Both groups demonstrated improved patient co-operation during the follow-up visits. The NP group had significantly better co-operation than the GA group at all follow-up visits. Moreover, the GA group had a significantly twofold higher use of protective stabilisation during the follow-up visits (p = 0.001) (data not shown). These findings may be related to the baseline behaviour of children in the GA group who had more negative behaviour compared with the NP group. Furthermore, the children in the NP group received more behaviour management by dentists during treatment than the GA group who completed dental treatment in a single visit.

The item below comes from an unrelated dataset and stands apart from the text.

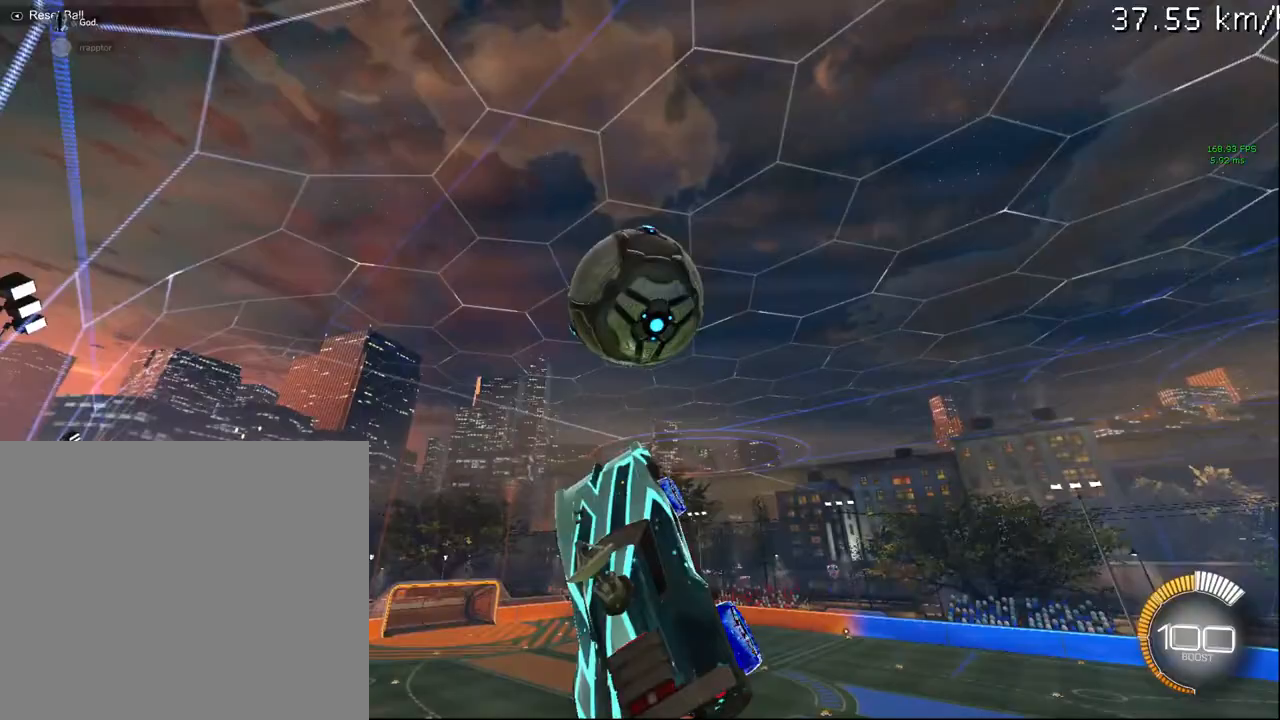
{"buttons": ["CIRCLE", "R2"], "left_stick": "down-right", "right_stick": "center", "events": [[117, "left_stick", "down"], [317, "R1", "up"], [350, "left_stick", "down-right"]]}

Although ECC treatment can be performed using GA and NP interventions, it has been reported that children with ECC had a poorer oral health-related quality of life compared with caries-free children (Singh et al. 2020). Therefore, providing prenatal oral-health care knowledge during pregnancy to prevent early acquisition of mutans streptococci, raising awareness of ECC with caregivers and health care professionals, limiting free-sugar consumption and daily fluoride exposure for young children are essential to prevent the development of ECC (Pitts et al. 2019; Xiao et al. 2019).

The limitation of this study was that some information could not be obtained from the dental chart records, such as the socioeconomic status of the caregivers. Moreover, the accuracy of retrospective data may not be as high as in a prospective study. Future prospective studies that evaluate dental-treatment outcomes are suggested.